Иван Егорыч вздохнул.
– У нас так, – промолвил он с легким осуждением. – У нас, у русских, должно, в характере это живет. Надо биться – бьемся. Сделали дело – и хорошо, и ладно.
– Если бы я знал такое о моряках раньше, я бы по-другому… Ладно, я еще не раз побываю у них.
– Вместе сходим, Алеша. – Помолчали. – Ты, Алеша, в каникулы куда-нибудь поедешь?
– Нет, а что?
– Отпуск я беру. Хочу порыбачить. Компанию мне не составишь?
– С радостью, дедушка. И дружка своего приглашу. Можно?
– Пожалуйста. Втроем еще лучше.
Позади послышались быстрые шаги. Иван Егорыч оглянулся.
– За нами, – сказал он. – Легкий посол.
Марфа Петровна еще издалека громко заговорила:
– Я долго буду вас искать? Все уже готово, а я бегай, как девчонка.
– Идем, бабушка, идем, – обрадовался Алеша.
Стол застлали свежей скатертью. Анна Павловна, жена Григория, белокурая женщина, с веселым огоньком в добрых глазах, все сновала из кухни в столовую. В ее движениях была такая милая легкость, что Марфа Петровна, глядя на разрумянившуюся невестку, ловкую и счастливую, немножко даже позавидовала, вспомнив свою молодость.
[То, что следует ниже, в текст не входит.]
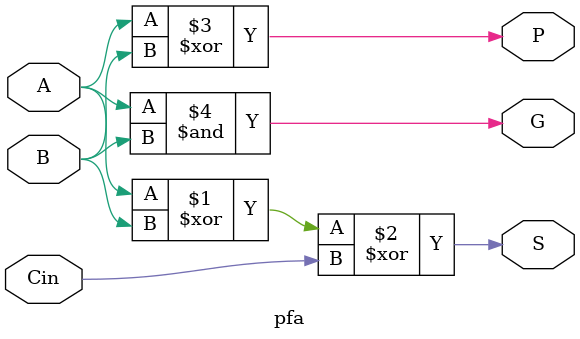
<source format=v>
module pfa(A,B,Cin,S,G,P); //Partial full adder

input A,B,Cin;
output S,G,P;

assign S = (A ^ B) ^ Cin;

assign P = A ^ B;

assign G =  A & B;


endmodule 
</source>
В гости к Лебедеву приехал молодой сталевар Александр Солодков с женой. Невысокий, светловолосый и светлолицый, с живыми зеленоватыми глазами, он выглядел юношей. Его крутые сбитые плечи и сильные, не по росту крупные руки говорили о том, что Александр Григорьевич познал тяжелый труд с ранних лет.
– Садитесь, пожалуйста, – приглашала к столу Анна Павловна.
Иван Егорыч взбил густые, в легкую проседь, усы, пригладил темные волосы, чуть посеребренные на висках, громко кашлянул, дескать, он готов и можно начинать. Он вскинул руку над столом. Кисть руки у Ивана Егорыча большая, тяжелая, жилистая.
– За сына, за именинника, – сказал густым баском. – У тебя, Гриша, все впереди. Я доволен тобой. Ты – строитель. И мы – строители. За Гришу и за всех строителей!
– Правильно, Иван Егорыч, – соглашался сталевар. – За Григория Ивановича. За всех металлургов и за тракторостроителей.
– Хитер ты, Шурка. За Гришу, за сына, это верно, а с металлургами не торопись, встань в очередь.
– Почему? Из стали, Иван Егорыч, всякая машина свое начало берет. И тракторы из нашей стали. А наша сталинградская сталь первостатейная.
Варюша, жена сталевара, сказала:
– Не хвались. Не хорошо так.
– Хвались, да не зазнавайся. Мы вот любую сталь даем, а все-таки говорим: лучше надо, лучше. А сваришь лучше, новый себе заказ даешь: дай-ка я завтра дам сталь высшей марки. – Александр Григорьевич лукаво ухмыльнулся. – Согласен, Иван Егорыч?
– Ты, Шурка, столько доброго наговорил о сталеварах, что нам, тракторостроителям, право, нет места в твоем калашном ряду. Ну, да ладно. Я не обижаюсь на тебя, потому что все наше: и люди, и сталь, и тракторы. Вот погляди, Шурка, на мое богатство, на мое поколение. А? Горжусь. Алеша, подойди ко мне. Шурка, у тебя есть такой?
– Будет и у меня, Иван Егорыч. Будет в свое время. Григорий Иванович, поздравляю тебя с днем рождения. Большого тебе успеха в работе. За скорейшее осуществление твоего проекта.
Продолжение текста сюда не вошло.